Bishops' Program of Social Reconstruction
In the late-nineteenth and early-twentieth centuries, the United States experienced economic changes that radically transformed politics and society. In an effort to address the uncertainty caused by these changes, the National Catholic Welfare Council (NCWC) issued the "Bishops' Program of Social Reconstruction," in 1919. The bishops' plan offered a guide for overhauling America's politics, society, and economy based on Pope Leo XIII's Rerum Novarum and a variety of American influences. This website supplies a range of teaching resources related to these influences, the creation of the plan, as well as the opposition it encountered.
- Writing the Program: John A. Ryan
Father John A. Ryan, one of the most influential Catholic social reformers of the twentieth century, wrote the Bishops' Program of Social Reconstruction. Combining Progressive thought and Catholic theology, Ryan believed that government intervention was the most effective means of affecting positive change for his church as well as working people and the poor. This section contains letters, speeches, articles, book excerpts and other sources from Ryan's papers, illuminating the thinking that went into the writing of the bishops' plan.

**THE DATA**

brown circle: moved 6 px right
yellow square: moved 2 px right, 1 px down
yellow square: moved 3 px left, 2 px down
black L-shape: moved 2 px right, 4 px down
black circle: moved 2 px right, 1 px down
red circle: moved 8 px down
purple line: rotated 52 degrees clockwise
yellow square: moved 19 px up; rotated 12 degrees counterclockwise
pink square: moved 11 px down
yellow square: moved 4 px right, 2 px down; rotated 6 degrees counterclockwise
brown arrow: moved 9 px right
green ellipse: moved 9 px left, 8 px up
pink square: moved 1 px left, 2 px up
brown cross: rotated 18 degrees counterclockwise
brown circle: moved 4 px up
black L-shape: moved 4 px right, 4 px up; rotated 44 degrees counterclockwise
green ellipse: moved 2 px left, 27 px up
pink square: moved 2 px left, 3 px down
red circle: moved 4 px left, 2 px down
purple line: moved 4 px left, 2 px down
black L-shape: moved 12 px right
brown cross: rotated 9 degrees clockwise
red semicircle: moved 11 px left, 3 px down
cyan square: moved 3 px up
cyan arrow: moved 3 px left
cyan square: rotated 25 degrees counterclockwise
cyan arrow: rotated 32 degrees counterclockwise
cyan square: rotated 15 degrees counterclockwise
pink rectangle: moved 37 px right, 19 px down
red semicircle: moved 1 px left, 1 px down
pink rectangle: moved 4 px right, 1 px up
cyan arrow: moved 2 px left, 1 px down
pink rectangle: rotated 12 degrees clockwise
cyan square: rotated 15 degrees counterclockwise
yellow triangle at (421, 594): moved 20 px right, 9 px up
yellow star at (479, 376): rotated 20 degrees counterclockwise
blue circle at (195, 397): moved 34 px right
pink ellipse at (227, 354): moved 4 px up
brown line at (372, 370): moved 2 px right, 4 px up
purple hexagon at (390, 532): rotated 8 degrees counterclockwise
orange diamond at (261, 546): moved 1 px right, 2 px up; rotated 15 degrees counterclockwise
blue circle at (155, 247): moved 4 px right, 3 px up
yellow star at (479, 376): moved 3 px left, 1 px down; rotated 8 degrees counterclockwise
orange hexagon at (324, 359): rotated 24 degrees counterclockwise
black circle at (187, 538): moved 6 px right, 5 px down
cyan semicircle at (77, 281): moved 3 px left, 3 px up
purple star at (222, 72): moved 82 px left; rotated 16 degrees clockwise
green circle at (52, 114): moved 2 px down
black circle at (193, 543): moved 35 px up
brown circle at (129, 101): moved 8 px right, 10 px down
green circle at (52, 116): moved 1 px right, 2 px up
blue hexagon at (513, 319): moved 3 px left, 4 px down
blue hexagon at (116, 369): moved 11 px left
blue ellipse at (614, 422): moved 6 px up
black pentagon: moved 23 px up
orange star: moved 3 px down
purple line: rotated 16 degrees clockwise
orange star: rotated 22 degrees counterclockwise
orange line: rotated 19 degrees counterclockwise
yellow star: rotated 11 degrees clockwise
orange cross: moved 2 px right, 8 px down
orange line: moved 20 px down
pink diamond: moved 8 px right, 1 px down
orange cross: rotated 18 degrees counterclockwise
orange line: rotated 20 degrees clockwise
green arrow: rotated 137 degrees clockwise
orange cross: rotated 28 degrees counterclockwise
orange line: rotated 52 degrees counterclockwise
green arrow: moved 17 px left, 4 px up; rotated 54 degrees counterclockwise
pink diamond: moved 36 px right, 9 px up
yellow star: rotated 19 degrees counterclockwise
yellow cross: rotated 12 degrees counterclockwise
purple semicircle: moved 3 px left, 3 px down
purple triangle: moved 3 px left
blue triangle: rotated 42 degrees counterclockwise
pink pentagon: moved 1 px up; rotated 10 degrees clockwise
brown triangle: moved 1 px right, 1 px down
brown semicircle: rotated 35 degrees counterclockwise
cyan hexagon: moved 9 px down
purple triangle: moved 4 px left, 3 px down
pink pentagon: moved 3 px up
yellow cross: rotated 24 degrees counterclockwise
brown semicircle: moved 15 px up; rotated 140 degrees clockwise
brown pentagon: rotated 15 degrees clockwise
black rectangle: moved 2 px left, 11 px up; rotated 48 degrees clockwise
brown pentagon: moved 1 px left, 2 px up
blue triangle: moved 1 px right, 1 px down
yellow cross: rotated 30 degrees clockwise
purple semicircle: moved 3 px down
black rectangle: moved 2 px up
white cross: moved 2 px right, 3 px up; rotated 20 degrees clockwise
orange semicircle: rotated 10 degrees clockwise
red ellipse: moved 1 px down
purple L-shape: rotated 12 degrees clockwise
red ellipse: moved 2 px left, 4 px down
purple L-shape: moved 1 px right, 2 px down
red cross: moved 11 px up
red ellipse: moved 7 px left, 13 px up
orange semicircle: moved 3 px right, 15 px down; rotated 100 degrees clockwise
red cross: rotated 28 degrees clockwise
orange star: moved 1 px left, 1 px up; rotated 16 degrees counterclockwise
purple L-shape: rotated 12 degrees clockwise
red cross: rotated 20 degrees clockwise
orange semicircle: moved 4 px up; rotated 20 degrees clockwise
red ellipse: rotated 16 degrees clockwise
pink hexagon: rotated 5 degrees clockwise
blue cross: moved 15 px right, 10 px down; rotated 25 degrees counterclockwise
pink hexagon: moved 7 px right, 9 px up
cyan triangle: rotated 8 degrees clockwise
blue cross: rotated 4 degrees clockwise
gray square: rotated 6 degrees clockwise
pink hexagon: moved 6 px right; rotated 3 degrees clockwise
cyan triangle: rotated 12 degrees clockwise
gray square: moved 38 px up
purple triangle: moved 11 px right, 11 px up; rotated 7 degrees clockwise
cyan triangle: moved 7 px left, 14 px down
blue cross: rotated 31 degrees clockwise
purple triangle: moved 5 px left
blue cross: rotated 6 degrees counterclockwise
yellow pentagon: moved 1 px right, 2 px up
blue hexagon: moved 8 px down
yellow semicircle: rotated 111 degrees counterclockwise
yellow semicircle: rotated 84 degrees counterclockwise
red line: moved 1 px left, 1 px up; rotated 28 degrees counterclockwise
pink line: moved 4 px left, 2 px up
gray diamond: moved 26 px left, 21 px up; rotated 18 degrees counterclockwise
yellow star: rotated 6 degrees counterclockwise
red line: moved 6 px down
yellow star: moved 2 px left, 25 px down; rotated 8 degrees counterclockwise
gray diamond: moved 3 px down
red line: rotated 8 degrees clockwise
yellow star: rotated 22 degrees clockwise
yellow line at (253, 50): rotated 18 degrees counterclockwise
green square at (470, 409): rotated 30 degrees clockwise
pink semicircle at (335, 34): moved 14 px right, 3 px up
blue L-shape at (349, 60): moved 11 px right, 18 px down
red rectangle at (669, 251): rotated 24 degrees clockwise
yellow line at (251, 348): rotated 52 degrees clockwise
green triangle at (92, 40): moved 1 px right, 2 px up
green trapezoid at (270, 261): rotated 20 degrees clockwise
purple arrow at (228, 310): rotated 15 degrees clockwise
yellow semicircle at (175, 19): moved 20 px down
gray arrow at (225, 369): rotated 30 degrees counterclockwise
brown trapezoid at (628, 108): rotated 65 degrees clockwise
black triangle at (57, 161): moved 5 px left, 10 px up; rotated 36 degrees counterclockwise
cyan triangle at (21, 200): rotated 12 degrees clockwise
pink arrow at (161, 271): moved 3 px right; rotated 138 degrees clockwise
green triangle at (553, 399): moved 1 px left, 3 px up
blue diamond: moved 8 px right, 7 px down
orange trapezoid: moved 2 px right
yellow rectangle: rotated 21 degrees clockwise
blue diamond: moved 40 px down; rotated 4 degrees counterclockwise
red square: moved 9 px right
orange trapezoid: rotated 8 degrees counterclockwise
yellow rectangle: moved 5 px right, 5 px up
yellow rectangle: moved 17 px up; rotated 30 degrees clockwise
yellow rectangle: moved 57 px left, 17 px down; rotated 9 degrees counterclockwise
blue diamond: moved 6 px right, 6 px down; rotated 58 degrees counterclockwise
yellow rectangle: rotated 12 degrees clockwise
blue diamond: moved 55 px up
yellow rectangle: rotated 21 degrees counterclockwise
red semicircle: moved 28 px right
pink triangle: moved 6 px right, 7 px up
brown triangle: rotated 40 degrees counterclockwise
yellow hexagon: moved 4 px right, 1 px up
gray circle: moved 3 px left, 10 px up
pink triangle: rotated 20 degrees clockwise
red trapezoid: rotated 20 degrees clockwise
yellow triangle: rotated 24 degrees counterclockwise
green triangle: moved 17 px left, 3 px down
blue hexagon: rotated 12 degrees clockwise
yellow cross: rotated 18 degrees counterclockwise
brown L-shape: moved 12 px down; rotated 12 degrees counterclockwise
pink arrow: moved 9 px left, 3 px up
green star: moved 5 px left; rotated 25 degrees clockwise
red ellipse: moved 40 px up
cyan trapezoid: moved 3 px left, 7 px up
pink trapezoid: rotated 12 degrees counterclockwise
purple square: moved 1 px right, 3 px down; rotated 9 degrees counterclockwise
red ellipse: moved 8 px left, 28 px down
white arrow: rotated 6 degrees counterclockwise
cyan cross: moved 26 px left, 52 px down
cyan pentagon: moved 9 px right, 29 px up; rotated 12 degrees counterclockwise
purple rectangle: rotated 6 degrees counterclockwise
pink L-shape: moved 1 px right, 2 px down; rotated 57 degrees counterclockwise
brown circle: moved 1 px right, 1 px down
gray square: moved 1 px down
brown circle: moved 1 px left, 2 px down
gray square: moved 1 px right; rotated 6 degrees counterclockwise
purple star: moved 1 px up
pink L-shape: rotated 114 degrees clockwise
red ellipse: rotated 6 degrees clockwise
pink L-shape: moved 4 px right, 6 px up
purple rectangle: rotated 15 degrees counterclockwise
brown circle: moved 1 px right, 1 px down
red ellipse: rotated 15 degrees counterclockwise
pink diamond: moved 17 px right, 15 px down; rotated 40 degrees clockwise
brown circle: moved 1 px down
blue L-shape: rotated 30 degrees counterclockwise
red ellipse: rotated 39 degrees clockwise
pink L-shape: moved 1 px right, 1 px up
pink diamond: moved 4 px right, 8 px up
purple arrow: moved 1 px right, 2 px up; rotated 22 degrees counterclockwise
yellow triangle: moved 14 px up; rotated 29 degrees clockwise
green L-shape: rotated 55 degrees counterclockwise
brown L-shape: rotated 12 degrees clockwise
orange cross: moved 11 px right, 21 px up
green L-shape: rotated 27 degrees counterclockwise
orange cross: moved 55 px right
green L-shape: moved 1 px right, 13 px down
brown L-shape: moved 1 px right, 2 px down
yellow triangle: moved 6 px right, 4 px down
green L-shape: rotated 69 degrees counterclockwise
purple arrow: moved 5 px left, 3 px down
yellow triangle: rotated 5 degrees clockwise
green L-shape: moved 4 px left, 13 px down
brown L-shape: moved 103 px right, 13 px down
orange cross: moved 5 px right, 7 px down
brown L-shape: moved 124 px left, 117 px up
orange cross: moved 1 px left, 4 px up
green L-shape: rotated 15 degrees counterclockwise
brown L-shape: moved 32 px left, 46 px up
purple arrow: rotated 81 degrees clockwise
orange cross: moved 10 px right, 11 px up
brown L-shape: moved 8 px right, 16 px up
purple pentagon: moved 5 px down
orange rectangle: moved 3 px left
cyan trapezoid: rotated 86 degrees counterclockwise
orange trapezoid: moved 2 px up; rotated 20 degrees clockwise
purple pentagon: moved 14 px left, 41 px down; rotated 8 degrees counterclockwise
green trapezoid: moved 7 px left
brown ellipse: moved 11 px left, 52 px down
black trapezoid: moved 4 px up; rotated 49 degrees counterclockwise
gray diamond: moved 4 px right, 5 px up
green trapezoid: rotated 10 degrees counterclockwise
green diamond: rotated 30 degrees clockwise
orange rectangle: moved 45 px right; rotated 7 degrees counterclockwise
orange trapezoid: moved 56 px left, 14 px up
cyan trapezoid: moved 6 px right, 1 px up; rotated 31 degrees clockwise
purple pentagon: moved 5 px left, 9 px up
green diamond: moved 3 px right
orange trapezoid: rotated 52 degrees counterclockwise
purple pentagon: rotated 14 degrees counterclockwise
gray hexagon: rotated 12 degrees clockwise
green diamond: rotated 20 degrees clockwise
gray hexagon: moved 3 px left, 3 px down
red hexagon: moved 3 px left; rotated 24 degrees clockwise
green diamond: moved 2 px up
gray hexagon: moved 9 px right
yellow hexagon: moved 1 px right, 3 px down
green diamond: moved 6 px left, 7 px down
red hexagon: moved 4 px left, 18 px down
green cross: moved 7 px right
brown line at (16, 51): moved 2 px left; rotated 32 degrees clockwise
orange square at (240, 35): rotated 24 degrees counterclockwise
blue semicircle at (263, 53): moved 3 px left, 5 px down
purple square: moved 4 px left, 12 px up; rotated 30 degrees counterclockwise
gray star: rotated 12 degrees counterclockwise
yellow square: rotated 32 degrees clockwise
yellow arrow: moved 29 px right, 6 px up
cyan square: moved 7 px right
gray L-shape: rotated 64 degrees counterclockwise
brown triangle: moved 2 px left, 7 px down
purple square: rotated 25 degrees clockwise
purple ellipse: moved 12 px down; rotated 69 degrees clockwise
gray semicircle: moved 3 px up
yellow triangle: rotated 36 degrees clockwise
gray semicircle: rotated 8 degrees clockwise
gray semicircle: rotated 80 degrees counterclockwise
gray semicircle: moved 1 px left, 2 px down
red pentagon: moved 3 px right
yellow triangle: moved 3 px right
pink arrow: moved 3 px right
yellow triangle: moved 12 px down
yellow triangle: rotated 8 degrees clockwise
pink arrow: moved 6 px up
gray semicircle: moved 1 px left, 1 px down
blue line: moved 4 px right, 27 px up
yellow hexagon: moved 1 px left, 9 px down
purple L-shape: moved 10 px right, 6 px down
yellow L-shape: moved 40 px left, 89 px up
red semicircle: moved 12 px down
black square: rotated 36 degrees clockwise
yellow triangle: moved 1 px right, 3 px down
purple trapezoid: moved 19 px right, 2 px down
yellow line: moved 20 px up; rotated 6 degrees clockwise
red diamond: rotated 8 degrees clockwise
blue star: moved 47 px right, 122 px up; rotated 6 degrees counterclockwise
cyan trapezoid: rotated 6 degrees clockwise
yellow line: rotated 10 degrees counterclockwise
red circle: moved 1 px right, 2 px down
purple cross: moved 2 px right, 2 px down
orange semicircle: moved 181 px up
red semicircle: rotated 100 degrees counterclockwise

**REQUIRED WORK**
Could you rewrite the passage on the Bishops' Program, starting with "- Writing the" and going on through "the bishops' plan.", but swap "government intervention" for "state intervention"? These entries come from a different source.

**ANSWER SPACE**
- Writing the Program: John A. Ryan
Father John A. Ryan, one of the most influential Catholic social reformers of the twentieth century, wrote the Bishops' Program of Social Reconstruction. Combining Progressive thought and Catholic theology, Ryan believed that state intervention was the most effective means of affecting positive change for his church as well as working people and the poor. This section contains letters, speeches, articles, book excerpts and other sources from Ryan's papers, illuminating the thinking that went into the writing of the bishops' plan.